ML-GAP: machine learning-enhanced genomic analysis pipeline using autoencoders and data augmentation
Frontiers in Genetics, cilt.15, 2024 (SCI-Expanded, Scopus)
- Yayın Türü: Makale / Tam Makale
- Cilt numarası: 15
- Basım Tarihi: 2024
- Doi Numarası: 10.3389/fgene.2024.1442759
- Dergi Adı: Frontiers in Genetics
- Derginin Tarandığı İndeksler: Science Citation Index Expanded (SCI-EXPANDED), Scopus, BIOSIS, CAB Abstracts, EMBASE, Veterinary Science Database, Directory of Open Access Journals
- Anahtar Kelimeler: RNA-seq, differential expression, mixup, machine learning, feature selection
- Erciyes Üniversitesi Adresli: Evet
Özet
Introduction: The advent of RNA sequencing (RNA-Seq) has significantly advanced our understanding of the transcriptomic landscape, revealing intricate gene expression patterns across biological states and conditions.
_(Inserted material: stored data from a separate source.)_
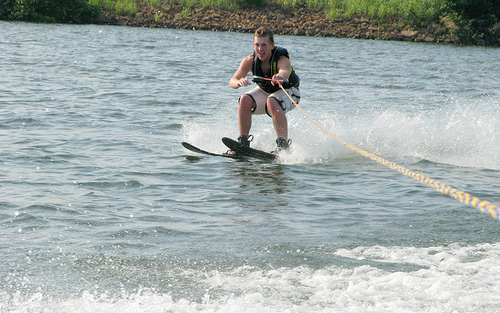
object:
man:
[222, 27, 301, 161]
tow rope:
[243, 75, 499, 225]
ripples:
[0, 21, 500, 312]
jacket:
[250, 46, 300, 93]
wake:
[0, 241, 500, 313]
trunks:
[238, 85, 303, 115]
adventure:
[0, 21, 499, 312]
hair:
[254, 26, 274, 44]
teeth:
[261, 51, 264, 53]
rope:
[241, 75, 500, 224]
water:
[0, 20, 500, 313]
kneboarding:
[181, 137, 293, 161]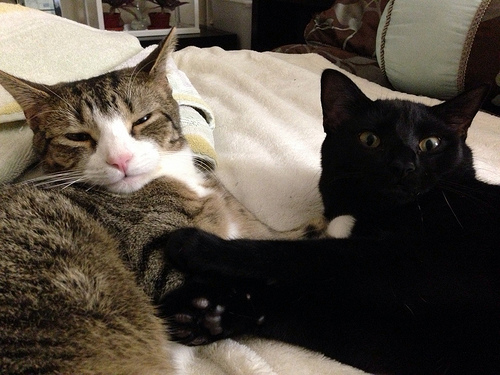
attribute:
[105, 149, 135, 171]
nose — pink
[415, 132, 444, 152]
eye — yellow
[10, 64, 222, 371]
cat — striped, fuzzy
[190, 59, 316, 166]
blanket — white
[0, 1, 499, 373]
duvet — white cover, white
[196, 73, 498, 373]
cat — black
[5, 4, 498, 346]
blanket — fleece, white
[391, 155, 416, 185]
nose — black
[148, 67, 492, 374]
cat — wide open, black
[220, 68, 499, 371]
cat — black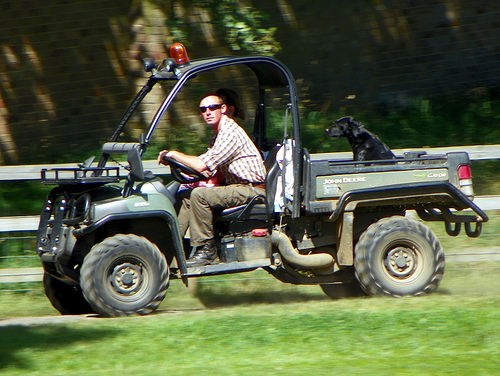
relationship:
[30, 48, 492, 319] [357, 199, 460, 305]
vehicle has tire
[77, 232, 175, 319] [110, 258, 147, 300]
front tire has rim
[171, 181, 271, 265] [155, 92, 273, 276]
pants on human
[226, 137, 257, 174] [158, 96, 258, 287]
shirt on human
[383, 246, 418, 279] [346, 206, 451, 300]
rim of a wheel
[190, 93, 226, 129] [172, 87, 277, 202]
head of a man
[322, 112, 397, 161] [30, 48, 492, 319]
dog in back of vehicle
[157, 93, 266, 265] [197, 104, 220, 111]
man with sunglasses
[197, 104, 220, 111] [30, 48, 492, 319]
sunglasses in vehicle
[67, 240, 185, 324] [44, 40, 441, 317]
front tire of vehicle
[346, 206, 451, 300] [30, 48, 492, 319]
wheel of vehicle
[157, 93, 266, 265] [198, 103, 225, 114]
man wearing sunglasses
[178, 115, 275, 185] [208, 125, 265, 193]
man wearing a shirt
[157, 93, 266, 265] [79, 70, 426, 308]
man driving vehicle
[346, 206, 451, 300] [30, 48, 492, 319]
wheel belongs to vehicle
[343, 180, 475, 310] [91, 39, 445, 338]
wheel belongs to vehicle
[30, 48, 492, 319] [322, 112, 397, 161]
vehicle contains dog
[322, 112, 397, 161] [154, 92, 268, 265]
dog and human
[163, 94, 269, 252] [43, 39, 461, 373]
human rides inside vehicle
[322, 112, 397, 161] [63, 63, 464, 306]
dog rides in back of vehicle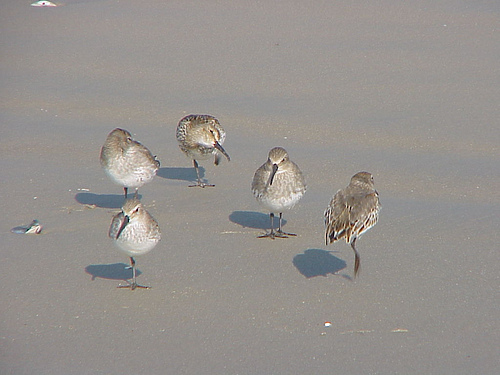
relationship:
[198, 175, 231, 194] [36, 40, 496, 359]
foot on ground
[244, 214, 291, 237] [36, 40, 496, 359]
feet on ground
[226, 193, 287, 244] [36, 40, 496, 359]
shadow on ground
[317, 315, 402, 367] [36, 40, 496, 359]
white on ground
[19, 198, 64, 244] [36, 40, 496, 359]
feather on ground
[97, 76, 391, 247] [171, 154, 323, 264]
sandpipers have shadows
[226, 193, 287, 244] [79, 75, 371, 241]
shadow of birds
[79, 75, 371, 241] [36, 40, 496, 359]
birds on ground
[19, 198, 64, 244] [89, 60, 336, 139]
feather in sand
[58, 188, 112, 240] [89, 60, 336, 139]
tracks in sand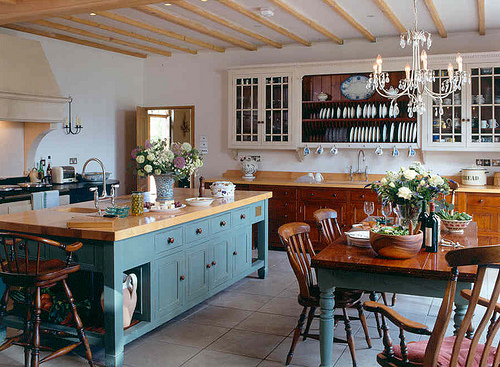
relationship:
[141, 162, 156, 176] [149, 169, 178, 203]
flower in vase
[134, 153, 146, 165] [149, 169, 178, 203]
flower in vase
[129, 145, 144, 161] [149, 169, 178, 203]
flower in vase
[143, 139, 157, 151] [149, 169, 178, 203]
flower in vase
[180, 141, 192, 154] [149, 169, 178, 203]
flower in vase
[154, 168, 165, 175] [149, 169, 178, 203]
flower in vase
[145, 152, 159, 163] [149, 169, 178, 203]
flower in vase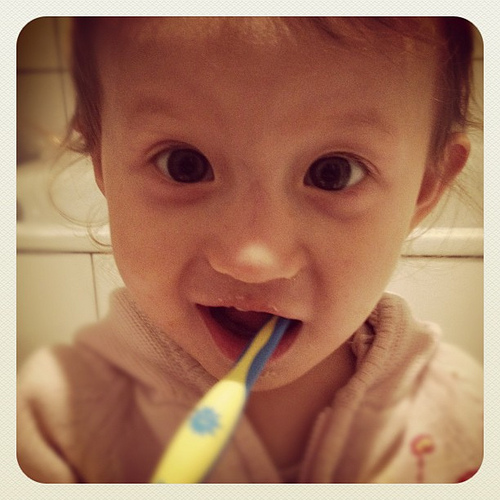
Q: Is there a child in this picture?
A: Yes, there is a child.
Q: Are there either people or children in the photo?
A: Yes, there is a child.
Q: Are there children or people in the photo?
A: Yes, there is a child.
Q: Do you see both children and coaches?
A: No, there is a child but no coaches.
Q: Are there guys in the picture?
A: No, there are no guys.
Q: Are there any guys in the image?
A: No, there are no guys.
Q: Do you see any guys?
A: No, there are no guys.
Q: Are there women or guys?
A: No, there are no guys or women.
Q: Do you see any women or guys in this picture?
A: No, there are no guys or women.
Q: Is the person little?
A: Yes, the kid is little.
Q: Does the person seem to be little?
A: Yes, the child is little.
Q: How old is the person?
A: The child is little.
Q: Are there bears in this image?
A: No, there are no bears.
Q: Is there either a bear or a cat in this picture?
A: No, there are no bears or cats.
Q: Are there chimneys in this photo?
A: No, there are no chimneys.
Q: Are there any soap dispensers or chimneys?
A: No, there are no chimneys or soap dispensers.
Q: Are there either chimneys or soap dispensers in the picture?
A: No, there are no chimneys or soap dispensers.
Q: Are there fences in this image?
A: No, there are no fences.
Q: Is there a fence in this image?
A: No, there are no fences.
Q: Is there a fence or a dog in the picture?
A: No, there are no fences or dogs.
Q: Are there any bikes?
A: No, there are no bikes.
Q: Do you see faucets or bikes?
A: No, there are no bikes or faucets.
However, the complexity and volume of RNA-Seq data pose challenges in identifying differentially expressed genes (DEGs), critical for understanding the molecular basis of diseases like cancer. Methods: We introduce a novel Machine Learning-Enhanced Genomic Data Analysis Pipeline (ML-GAP) that incorporates autoencoders and innovative data augmentation strategies, notably the MixUp method, to overcome these challenges. By creating synthetic training examples through a linear combination of input pairs and their labels, MixUp significantly enhances the model’s ability to generalize from the training data to unseen examples. Results: Our results demonstrate the ML-GAP’s superiority in accuracy, efficiency, and insights, particularly crediting the MixUp method for its substantial contribution to the pipeline’s effectiveness, advancing greatly genomic data analysis and setting a new standard in the field. Discussion: This, in turn, suggests that ML-GAP has the potential to perform more accurate detection of DEGs but also offers new avenues for therapeutic intervention and research. By integrating explainable artificial intelligence (XAI) techniques, ML-GAP ensures a transparent and interpretable analysis, highlighting the significance of identified genetic markers.